Plá had carved out a niche within that crowded mix, dedicating his Buenos Aires practice solely to flying-related disorders in 2000. Other cities had clinics dedicated to the fear of flying, and some of those regularly held workshops led by air-safety experts and behavioral therapists at airports, but he knew of no psychiatrist who had ever permanently set up shop so close to the "focus of the conflict," as he termed it.

"This is an airport that everyone who is traveling to the north or south of the country must pass through, and they often have to wait here for transfers to other flights," said Plá, 52. "For example, perhaps someone just got off of a bad flight and has to get on another plane right away.
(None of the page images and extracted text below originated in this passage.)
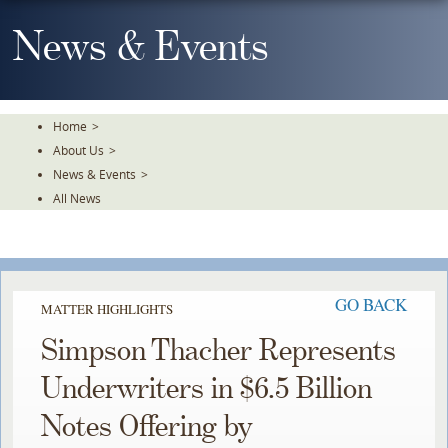
Skip
To
News & Events
The
Main
Content
Home
>
About Us
>
News & Events
>
All News
GO BACK
MATTER HIGHLIGHTS
Simpson Thacher Represents
Underwriters in $6.5 Billion
Notes Offering by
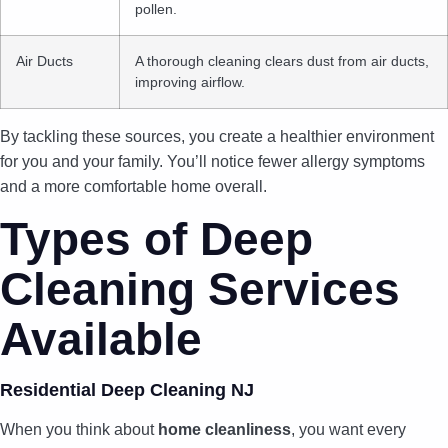
pollen.
Air Ducts
A thorough cleaning clears dust from air ducts,
improving airflow.
By tackling these sources, you create a healthier environment
for you and your family. You’ll notice fewer allergy symptoms
and a more comfortable home overall.
Types of Deep
Cleaning Services
Available
Residential Deep Cleaning NJ
When you think about
home cleanliness
, you want every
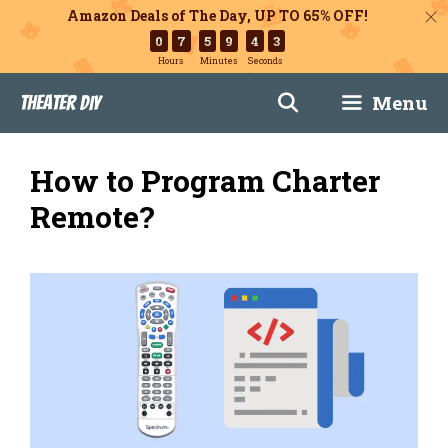
Amazon Deals of The Day, UP TO 65% OFF!
0
7
5
9
4
2
Hours
Minutes
Seconds
Skip
Menu
Theater DIY
to
content
How to Program Charter
Remote?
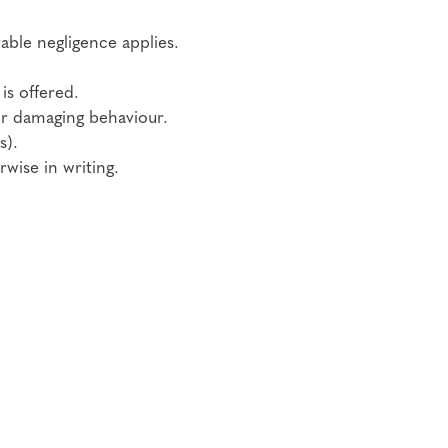
vable negligence applies.
is offered.
or damaging behaviour.
s).
wise in writing.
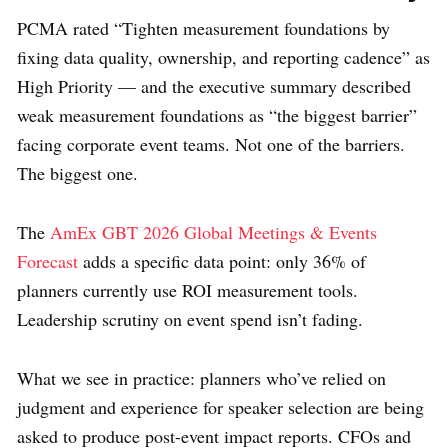
PCMA rated “Tighten measurement foundations by
fixing data quality, ownership, and reporting cadence” as
High Priority — and the executive summary described
weak measurement foundations as “the biggest barrier”
facing corporate event teams. Not one of the barriers.
The biggest one.
The
AmEx GBT 2026 Global Meetings & Events
Forecast
adds a specific data point: only 36% of
planners currently use ROI measurement tools.
Leadership scrutiny on event spend isn’t fading.
What we see in practice: planners who’ve relied on
judgment and experience for speaker selection are being
asked to produce post-event impact reports. CFOs and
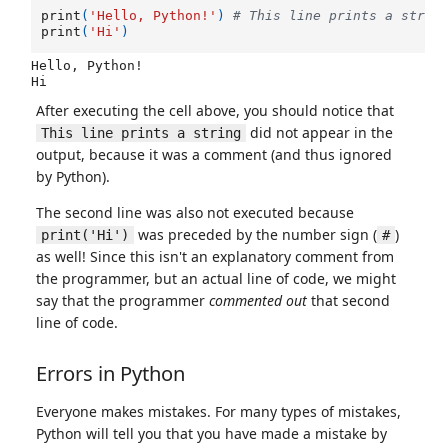
print
(
'Hello, Python!'
)
# This line prints a strin
print
(
'Hi'
)
Hello, Python!

After executing the cell above, you should notice that
did not appear in the
This line prints a string
output, because it was a comment (and thus ignored
by Python).
The second line was also not executed because
was preceded by the number sign (
)
print('Hi')
#
as well! Since this isn't an explanatory comment from
the programmer, but an actual line of code, we might
say that the programmer
commented out
that second
line of code.
Errors in Python
Everyone makes mistakes. For many types of mistakes,
Python will tell you that you have made a mistake by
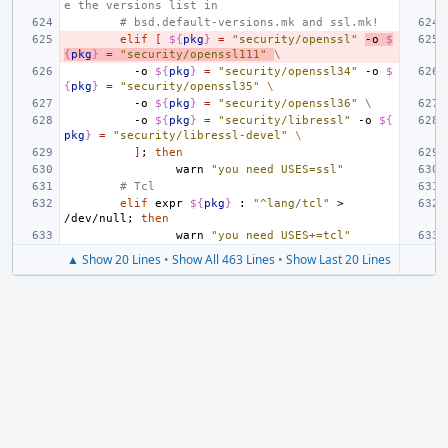
e the versions list in
# bsd.default-versions.mk and ssl.mk!
elif
[
${
pkg
}
=
"security/openssl"
-o
$
{
pkg
}
=
"security/openssl111"
\
-o
${
pkg
}
=
"security/openssl34"
-o
$
{
pkg
}
=
"security/openssl35"
\
-o
${
pkg
}
=
"security/openssl36"
\
-o
${
pkg
}
=
"security/libressl"
-o
${
pkg
}
=
"security/libressl-devel"
\
]
;
then
warn
"you need USES=ssl"
# Tcl
elif
expr
${
pkg
}
:
"^lang/tcl"
>
/dev/null
;
then
warn
"you need USES+=tcl"
▲ Show 20 Lines
•
Show All 463 Lines
•
Show Last 20 Lines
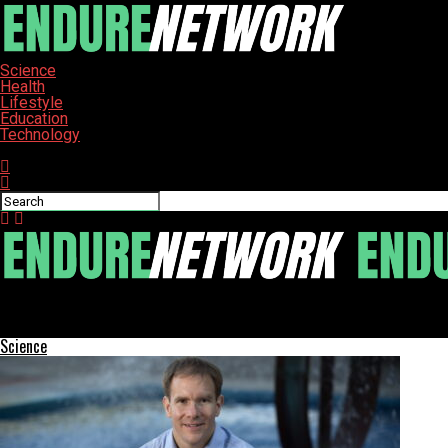
Science
Health
Lifestyle
Education
Technology
Connect with us
ENDURE-NETWORK
US Faces Potentially Severe Flu Season, Expert Warns
Science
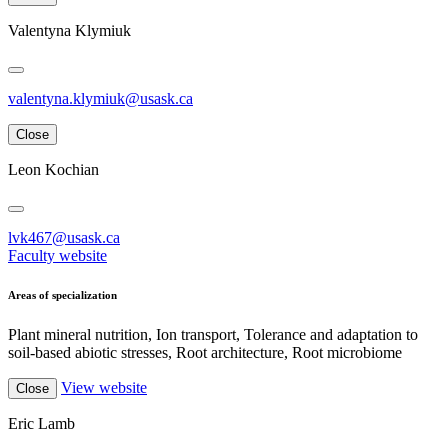
Valentyna Klymiuk
valentyna.klymiuk@usask.ca
Close
Leon Kochian
lvk467@usask.ca
Faculty website
Areas of specialization
Plant mineral nutrition, Ion transport, Tolerance and adaptation to
soil-based abiotic stresses, Root architecture, Root microbiome
View website
Close
Eric Lamb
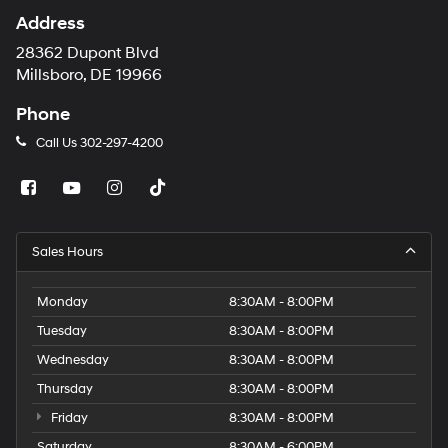
Address
28362 Dupont Blvd
Millsboro, DE 19966
Phone
Call Us
302-297-4200
Sales Hours
Monday
8:30AM - 8:00PM
Tuesday
8:30AM - 8:00PM
Wednesday
8:30AM - 8:00PM
Thursday
8:30AM - 8:00PM
Friday
8:30AM - 8:00PM
Saturday
8:30AM - 6:00PM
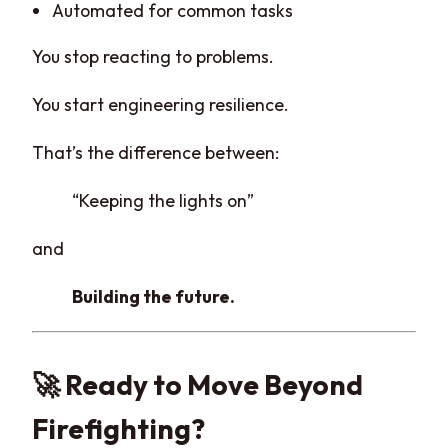
Automated for common tasks
You stop reacting to problems.
You start engineering resilience.
That’s the difference between:
“Keeping the lights on”
and
Building the future.
🚀 Ready to Move Beyond
Firefighting?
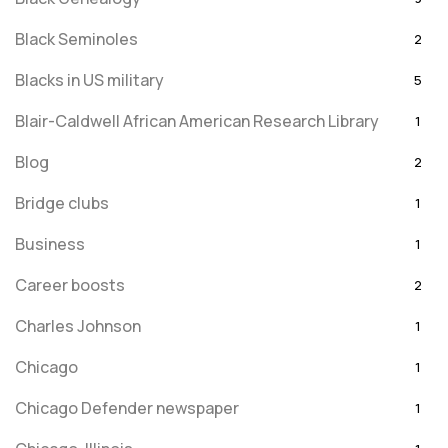
Black Seminoles
2
Blacks in US military
5
Blair-Caldwell African American Research Library
1
Blog
2
Bridge clubs
1
Business
1
Career boosts
2
Charles Johnson
1
Chicago
1
Chicago Defender newspaper
1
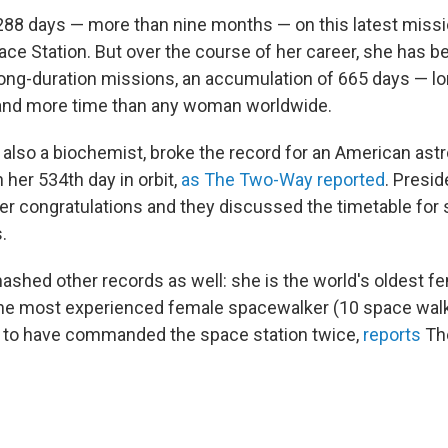
88 days — more than nine months — on this latest missi
pace Station. But over the course of her career, she has 
 long-duration missions, an accumulation of 665 days — l
and more time than any woman worldwide.
 also a biochemist, broke the record for an American astr
n her 534th day in orbit,
as The Two-Way reported
. Presi
ffer congratulations and they discussed the timetable for
.
shed other records as well: she is the world's oldest f
 the most experienced female spacewalker (10 space walk
n to have commanded the space station twice,
reports
Th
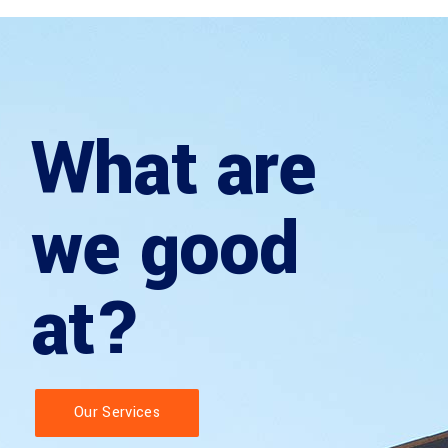
What are
we good
at?
Our Services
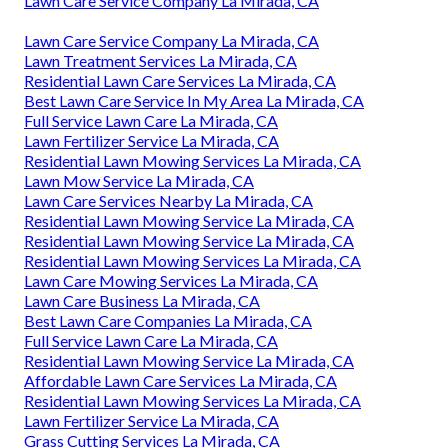
Lawn Care Service Company La Mirada, CA
Lawn Care Service Company La Mirada, CA
Lawn Treatment Services La Mirada, CA
Residential Lawn Care Services La Mirada, CA
Best Lawn Care Service In My Area La Mirada, CA
Full Service Lawn Care La Mirada, CA
Lawn Fertilizer Service La Mirada, CA
Residential Lawn Mowing Services La Mirada, CA
Lawn Mow Service La Mirada, CA
Lawn Care Services Nearby La Mirada, CA
Residential Lawn Mowing Service La Mirada, CA
Residential Lawn Mowing Service La Mirada, CA
Residential Lawn Mowing Services La Mirada, CA
Lawn Care Mowing Services La Mirada, CA
Lawn Care Business La Mirada, CA
Best Lawn Care Companies La Mirada, CA
Full Service Lawn Care La Mirada, CA
Residential Lawn Mowing Service La Mirada, CA
Affordable Lawn Care Services La Mirada, CA
Residential Lawn Mowing Services La Mirada, CA
Lawn Fertilizer Service La Mirada, CA
Grass Cutting Services La Mirada, CA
In those cases, we prescribe sub-lingual anti-anxiety medication for rapid use. It's not ideal. We believe in preventative treatment."

Know more, fear less
Those preventative services, of course, aren't free. For an hour-long consultation, Plá charges $70. The full eight-hour course runs $250.

In the terminal, Poder Volar attracts passers-by with a flat-screen television that continuously broadcasts overviews of its programs. The results of a poll of 800 travelers in Argentina are displayed on a large banner: About 23 percent reported a fear of flying, and 14 percent said they normally become afraid during times of turbulence. The most common forms of combating those fears are listed as prayer, self-medication, dependence on a flight companion and the consumption of alcohol.

Plá's philosophy is that the more people know about flying, the less they'll fear it. Jorge Albanese, a retired pilot from the Argentine airline Austral works in the clinic, trying to reassure clients that flying is not nearly as dangerous as they might think.

"The most common questions I get are whether turbulence can cause a plane to crash, or if a plane can be affected by something like lightning," said Albanese, 62, who retired two years ago after a 27-year career. "People are very aware of the different sounds they hear in the various stages of flight, like the sound the engine makes during a change in altitude. If that sound suddenly goes silent, a lot of people think the engines have shut off and they start fearing that the plane is going to fall."

The clinic's staff members recite statistics that suggest the chances of dying in an air disaster is one in 11 million, and repeat the oft-used adage that flying is the safest mode of travel. But the patients are not so easily convinced. The staff puts much of the blame on movies, television and the print media. Nadia Caracciolo, who works for the clinic, pulled a recent copy of the arts section of a local newspaper. The cover featured a story about a documentary released in Argentina that criticizes the Argentine air force for corruption in enforcing commercial aviation. Also opening in local theaters was the movie "Flight 93."

"We can spend a year working on programs teaching people that flights are safe, and one front page like this and it's forgotten in two minutes," Caracciolo said.

Before her flight, Taussag recalled what she had been told: visualize a successful flight, breathe deeply, eat carbohydrates before the flight and candies on board to help calm anxiety.

"Right now," she said just before heading to her gate, "I feel fine."